30 In Kugathas v SSHD [2003] INLR 170 the Court of Appeal said that, in order to establish family life, it is necessary to show that there is a real committed or effective support or relationship between the family members and the normal emotional ties between a mother and an adult son would not, without more, be enough. In Etti-Adegbola v SSHD [2009] EWCA Civ 1319 the Court of Appeal concentrated on the last part of that test and confirmed that the Tribunal had applied the right test in finding that a family's behaviour was "no way exceptional or beyond the norm". In JB (India) and Others v ECO, Bombay [2009] EWCA Civ 234 the Court of Appeal reiterated that the approach in Kugathas must be applied to the question of whether family life for the purposes of Article 8 subsists between parents and adult children.
31. The evidence in this case indicates that Family life (within the meaning of Article 8 ECHR) does not exist between the appellant and his mother.
32 The effect of the respondent's decision would not force separation on the appellant's family. There is no breach to the right to respect for family life.

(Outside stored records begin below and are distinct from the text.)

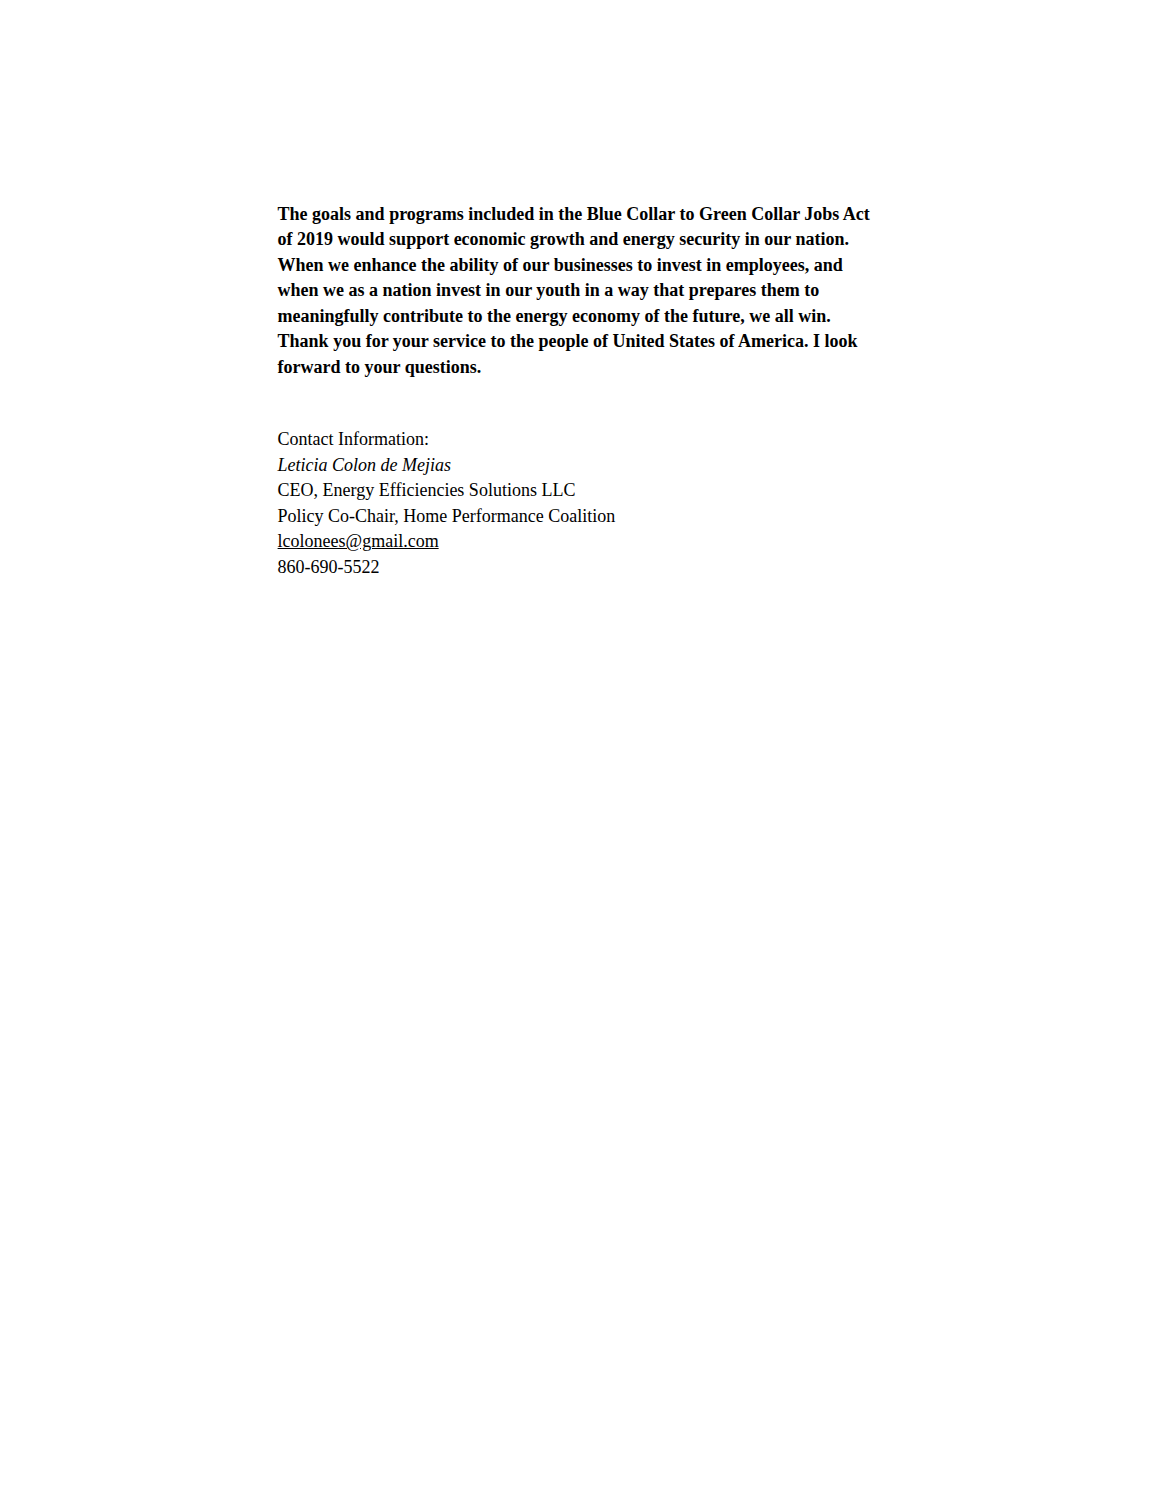The goals and programs included in the Blue Collar to Green Collar Jobs Act of 2019 would support economic growth and energy security in our nation. When we enhance the ability of our businesses to invest in employees, and when we as a nation invest in our youth in a way that prepares them to meaningfully contribute to the energy economy of the future, we all win.
Thank you for your service to the people of United States of America. I look forward to your questions.
Contact Information:
Leticia Colon de Mejias
CEO, Energy Efficiencies Solutions LLC
Policy Co-Chair, Home Performance Coalition
lcolonees@gmail.com
860-690-5522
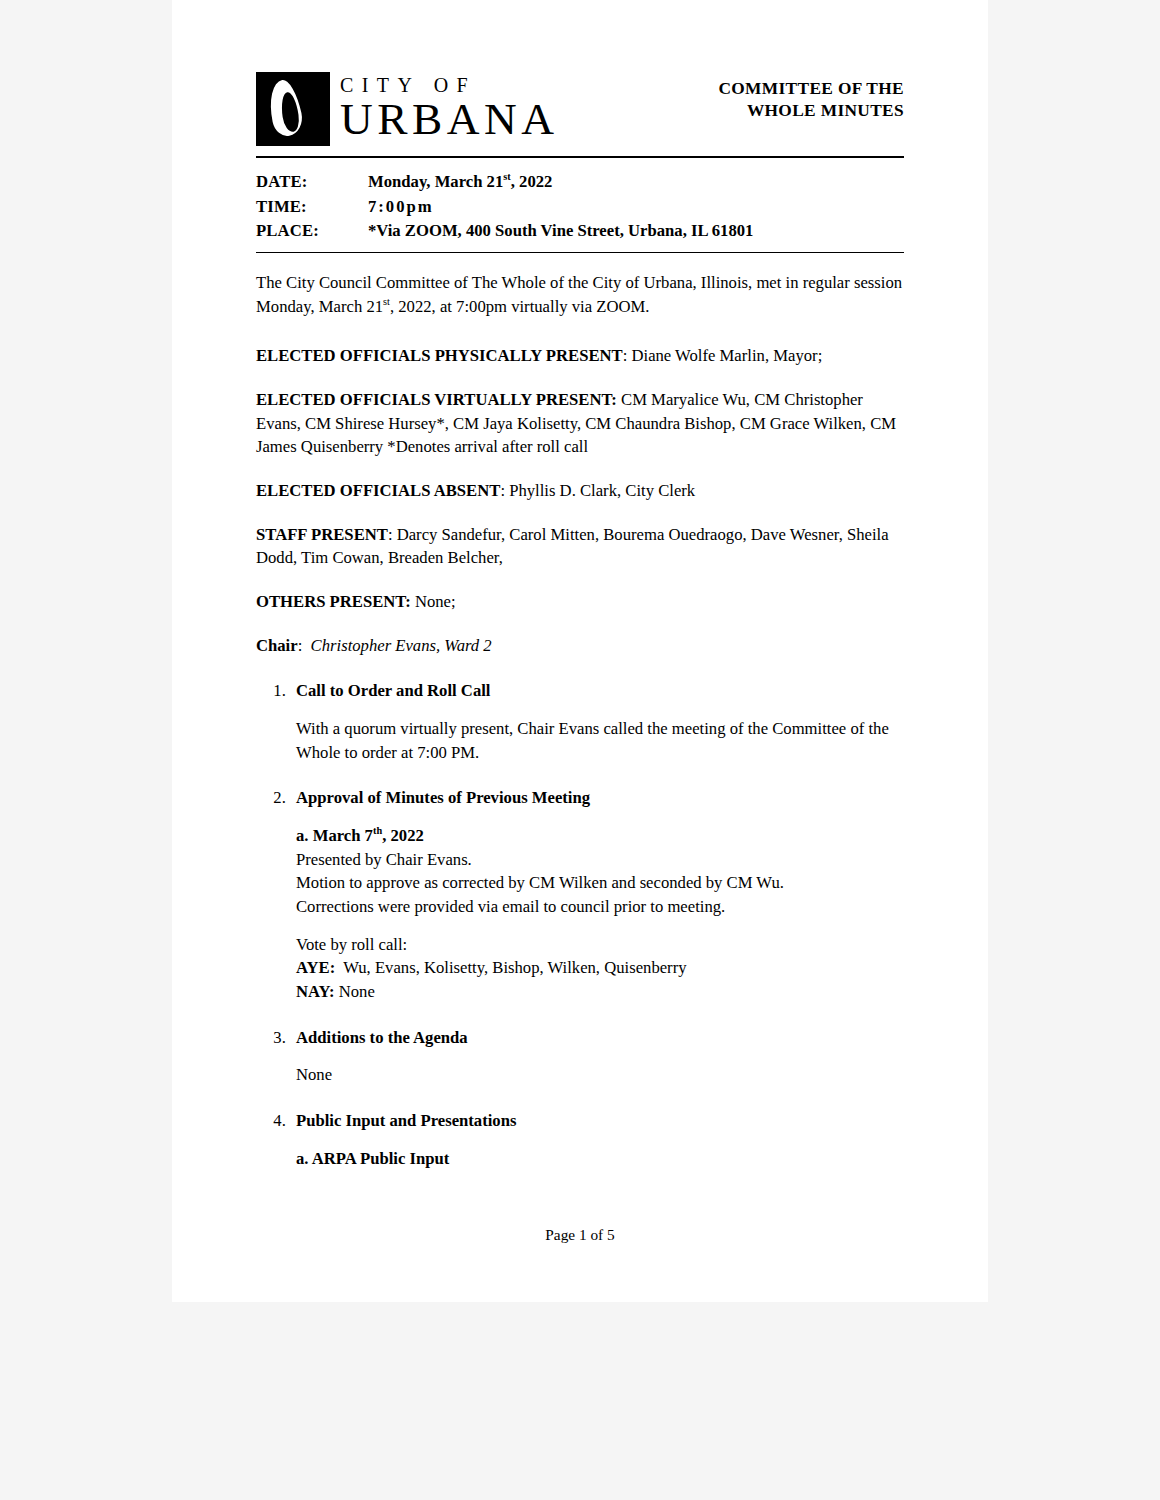CITY OF URBANA
COMMITTEE OF THE
WHOLE MINUTES
| DATE: | Monday, March 21 st , 2022 |
| TIME: | 7:00pm |
| PLACE: | *Via ZOOM, 400 South Vine Street, Urbana, IL 61801 |
The City Council Committee of The Whole of the City of Urbana, Illinois, met in regular session Monday, March 21st, 2022, at 7:00pm virtually via ZOOM.
ELECTED OFFICIALS PHYSICALLY PRESENT: Diane Wolfe Marlin, Mayor;
ELECTED OFFICIALS VIRTUALLY PRESENT: CM Maryalice Wu, CM Christopher Evans, CM Shirese Hursey*, CM Jaya Kolisetty, CM Chaundra Bishop, CM Grace Wilken, CM James Quisenberry *Denotes arrival after roll call
ELECTED OFFICIALS ABSENT: Phyllis D. Clark, City Clerk
STAFF PRESENT: Darcy Sandefur, Carol Mitten, Bourema Ouedraogo, Dave Wesner, Sheila Dodd, Tim Cowan, Breaden Belcher,
OTHERS PRESENT: None;
Chair: Christopher Evans, Ward 2
Call to Order and Roll Call
With a quorum virtually present, Chair Evans called the meeting of the Committee of the Whole to order at 7:00 PM.
Approval of Minutes of Previous Meeting
a. March 7th, 2022
Presented by Chair Evans.
Motion to approve as corrected by CM Wilken and seconded by CM Wu.
Corrections were provided via email to council prior to meeting.
Vote by roll call:
AYE: Wu, Evans, Kolisetty, Bishop, Wilken, Quisenberry
NAY: None
Additions to the Agenda
None
Public Input and Presentations
a. ARPA Public Input
Page 1 of 5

33 It is argued that private life is established because the appellant's children have been in the UK for 6 years. Neither of the appellant's children are "qualifying children" in terms of Section 117B(6) of the 2014 Act. Both of the children benefit from education in the UK. They have made friends in the UK. They enjoy sporting and social activities in the UK.
34 Because of the operation of Section 117B(1) of the 2002 Act, I must find that removal is in the public interest. I consider the proportionality factor set out in Section 117B. It is in the appellant's favour that he speaks English but the remaining factors count against the appellant. The appellant is not financially independent. The appellant's claim is that he cannot work (even though I find that he could). The appellant last had leave to remain on 30 December 2011. He has remained in the UK for more than three and a half years illegally. That period amounts for more than half of the lifetimes of both of his children. I must give little weight to any private life that has been established throughout the period that the appellant has overstayed his right to remain in the UK.
35 There are therefore more factors weighing against the appellant than weighing in his favour. If I were enabled to consider this case outwith the Immigration Rules, I would have to find that the respondent's decision is a proportionate breach to any right to respect for any Article 8 rights that the appellant would have. However, I find that there are no circumstances which would merit consideration of the appellant's case outwith the Immigration Rules.
Decision
36 The decision promulgated on 10 March 2015 contains material errors of law.
37 I therefore set the decision promulgated on 10 March 2015 aside.
38 I remake the decision and substitute the following decision.
39 The appeal is dismissed under the Immigration Rules.
40 The appeal is dismissed under Article 8 ECHR.